4. L'avantage d'avoir pied : les débutants peu aquatiques peuvent se familiariser avec l'élément à leur rythme en restant tout près du bord, de l'eau aux genoux, et s'aventurer plus loin lorsqu'ils se sentent plus en confiance. Le fait d'être près du bord permet de gérer facilement le phénomène du courant puisqu'il suffit de se laisser glisser jusqu'au sable pour revenir à pied dans la zone de surf en face du moniteur ou du point de repère. Il est également plus facile de s'allonger sur la planche que dans une zone profonde où l'on va devoir se hisser sur la planche à la force des bras, battu par les vagues.

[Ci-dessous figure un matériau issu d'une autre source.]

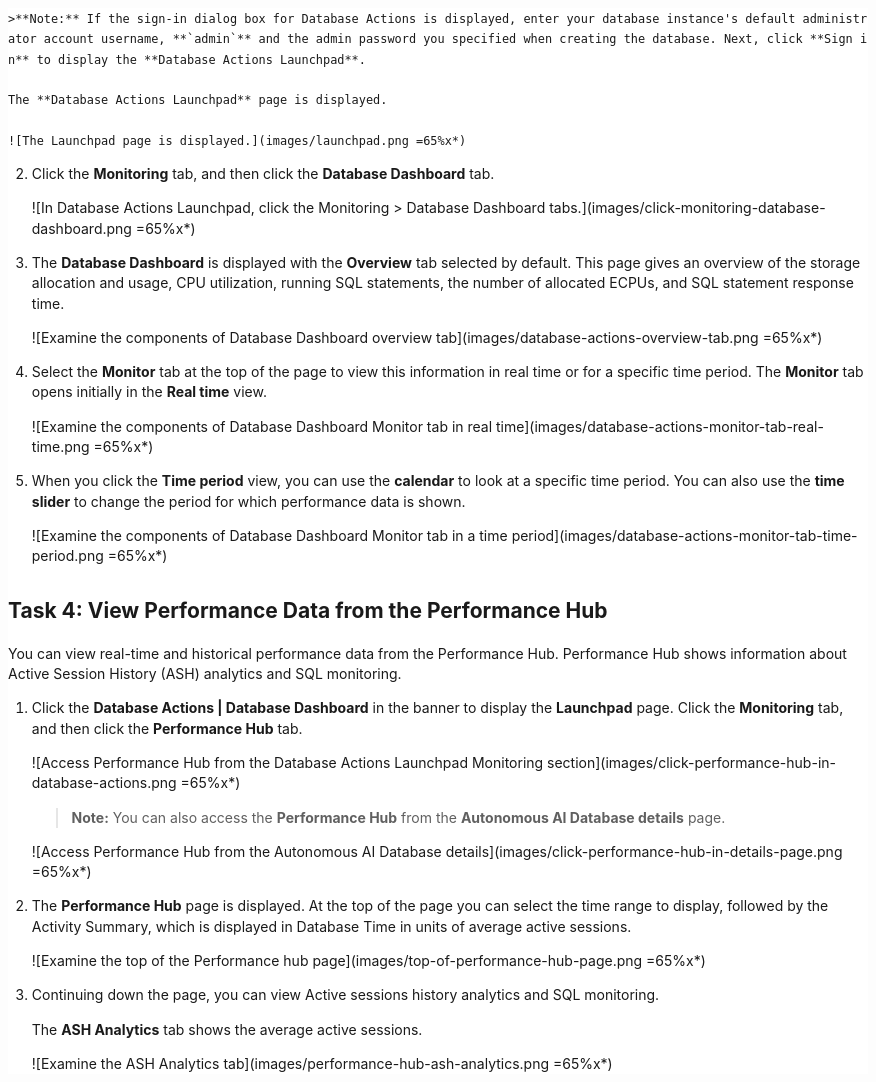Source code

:     >**Note:** If the sign-in dialog box for Database Actions is displayed, enter your database instance's default administrator account username, **`admin`** and the admin password you specified when creating the database. Next, click **Sign in** to display the **Database Actions Launchpad**.

    The **Database Actions Launchpad** page is displayed.

    ![The Launchpad page is displayed.](images/launchpad.png =65%x*)

2. Click the **Monitoring** tab, and then click the **Database Dashboard** tab.

    ![In Database Actions Launchpad, click the Monitoring > Database Dashboard tabs.](images/click-monitoring-database-dashboard.png =65%x*)

3. The **Database Dashboard** is displayed with the **Overview** tab selected by default. This page gives an overview of the storage allocation and usage, CPU utilization, running SQL statements, the number of allocated ECPUs, and SQL statement response time.

    ![Examine the components of Database Dashboard overview tab](images/database-actions-overview-tab.png =65%x*)

4. Select the **Monitor** tab at the top of the page to view this information in real time or for a specific time period. The **Monitor** tab opens initially in the **Real time** view.

    ![Examine the components of Database Dashboard Monitor tab in real time](images/database-actions-monitor-tab-real-time.png =65%x*)

4. When you click the **Time period** view, you can use the **calendar** to look at a specific time period. You can also use the **time slider** to change the period for which performance data is shown.

    ![Examine the components of Database Dashboard Monitor tab in a time period](images/database-actions-monitor-tab-time-period.png =65%x*)

## Task 4: View Performance Data from the Performance Hub
You can view real-time and historical performance data from the Performance Hub. Performance Hub shows information about Active Session History (ASH) analytics and SQL monitoring.

1. Click the **Database Actions | Database Dashboard** in the banner to display the **Launchpad** page. Click the **Monitoring** tab, and then click the **Performance Hub** tab.

    ![Access Performance Hub from the Database Actions Launchpad Monitoring section](images/click-performance-hub-in-database-actions.png =65%x*)

    >**Note:** You can also access the **Performance Hub** from the **Autonomous AI Database details** page.

    ![Access Performance Hub from the Autonomous AI Database details](images/click-performance-hub-in-details-page.png =65%x*)

2. The **Performance Hub** page is displayed. At the top of the page you can select the time range to display, followed by the Activity Summary, which is displayed in Database Time in units of average active sessions.

    ![Examine the top of the Performance hub page](images/top-of-performance-hub-page.png =65%x*)

3. Continuing down the page, you can view Active sessions history analytics and SQL monitoring.

    The **ASH Analytics** tab shows the average active sessions.

    ![Examine the ASH Analytics tab](images/performance-hub-ash-analytics.png =65%x*)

5. "Pousse mousse" : il est plus facile de choisir une bonne mousse qu'une bonne vague et de ce fait, la vague blanche est une "machine à vague". Les mousses roulent les unes à la suite des autres, il est possible d'en attraper un nombre incalculable et de répéter les gestes techniques qui permettront de glisser jusqu'au bord et de se redresser correctement sur la planche. Une surfeur au large va prendre une vague lorsque le surfeur au bord aura pris 10 mousses,  le ratio est souvent de cet ordre là.

6. Les spécificités de la mousse : dans la vague, du fait de sa verticalité, le surfer n'a qu'une fraction de secondes pour se lever alors que dans la mousse, il a le temps de s'appliquer et d'acquérir les gestes techniques sans se sentir dans l'urgence. En effet, devant la mousse, la surface de l'eau est plane, le débutant positionné correctement sur sa planche a peu de chances de piquer du nez, il lui est facile de se concentrer sur son redressement. Prendre une mousse permet d'éliminer le stress que peut engendrer le fait de se lever en haut de vague, sensation qui s'apparente, lorsque la vague est creuse, à un petit saut dans le vide.

7. La mousse, première marche pour accéder aux vagues : une fois que le surfer se lève efficacement dans la mousse, qu'il arrive à conserver son équilibre et sa vitesse jusqu'au rivage, il est alors suffisamment habile et en confiance pour s'essayer au take-off dans les vagues (pour peu que la houle ne soit pas trop forte). Ayant automatisé les bons gestes techniques, il sera capable de reproduire rapidement et dans l'urgence, le redressement en haut de vague, sans perdre tous ses moyens.

Ainsi, n'ayant pas brûlé les étapes importantes de l'apprentissage, il pourra se faire plaisir et continuer sa découverte du surf, un des sports les plus addictifs qui existe.